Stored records
□ □ □ □ □ □ □
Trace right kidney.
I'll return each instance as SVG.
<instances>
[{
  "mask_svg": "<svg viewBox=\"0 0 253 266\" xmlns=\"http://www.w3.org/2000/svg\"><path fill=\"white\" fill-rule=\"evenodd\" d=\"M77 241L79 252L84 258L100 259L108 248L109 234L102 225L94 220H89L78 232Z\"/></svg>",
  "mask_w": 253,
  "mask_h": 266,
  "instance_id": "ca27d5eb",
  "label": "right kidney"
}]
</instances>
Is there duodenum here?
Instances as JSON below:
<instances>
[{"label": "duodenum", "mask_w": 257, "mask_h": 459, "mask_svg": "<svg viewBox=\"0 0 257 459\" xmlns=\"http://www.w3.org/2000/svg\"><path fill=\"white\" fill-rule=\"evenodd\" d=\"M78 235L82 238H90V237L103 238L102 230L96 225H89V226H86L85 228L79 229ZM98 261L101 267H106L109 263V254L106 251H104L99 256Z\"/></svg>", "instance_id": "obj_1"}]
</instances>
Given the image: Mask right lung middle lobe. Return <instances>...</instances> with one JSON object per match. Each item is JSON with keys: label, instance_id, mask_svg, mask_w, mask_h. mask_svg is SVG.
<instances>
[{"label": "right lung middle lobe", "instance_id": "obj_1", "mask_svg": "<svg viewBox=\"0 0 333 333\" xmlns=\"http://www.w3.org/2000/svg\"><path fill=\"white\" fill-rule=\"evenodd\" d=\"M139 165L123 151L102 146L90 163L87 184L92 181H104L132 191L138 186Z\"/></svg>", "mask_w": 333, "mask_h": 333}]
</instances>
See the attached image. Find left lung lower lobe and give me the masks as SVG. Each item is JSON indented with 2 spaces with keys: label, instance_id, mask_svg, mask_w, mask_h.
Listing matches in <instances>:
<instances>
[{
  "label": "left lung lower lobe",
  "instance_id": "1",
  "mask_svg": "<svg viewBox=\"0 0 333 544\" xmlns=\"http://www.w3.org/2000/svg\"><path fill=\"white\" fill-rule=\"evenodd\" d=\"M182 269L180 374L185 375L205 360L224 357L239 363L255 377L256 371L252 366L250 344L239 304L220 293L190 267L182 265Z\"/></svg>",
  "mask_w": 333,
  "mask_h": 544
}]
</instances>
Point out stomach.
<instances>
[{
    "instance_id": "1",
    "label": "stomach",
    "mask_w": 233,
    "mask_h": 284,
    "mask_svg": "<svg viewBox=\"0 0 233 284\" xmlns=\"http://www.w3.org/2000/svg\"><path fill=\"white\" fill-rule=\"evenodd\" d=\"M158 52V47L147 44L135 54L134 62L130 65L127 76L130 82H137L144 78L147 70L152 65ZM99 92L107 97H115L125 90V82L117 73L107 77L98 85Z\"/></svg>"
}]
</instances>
□ □ □ □ □ □ □
▶ [What you have to do]:
Return every line of the records above that contains the word "left", treating uppercase and lowercase letters as different.

▶ [Solution to this problem]:
See the attached image. Find left lung lower lobe and give me the masks as SVG. Each item is JSON indented with 2 spaces with keys: label, instance_id, mask_svg, mask_w, mask_h.
  "label": "left lung lower lobe",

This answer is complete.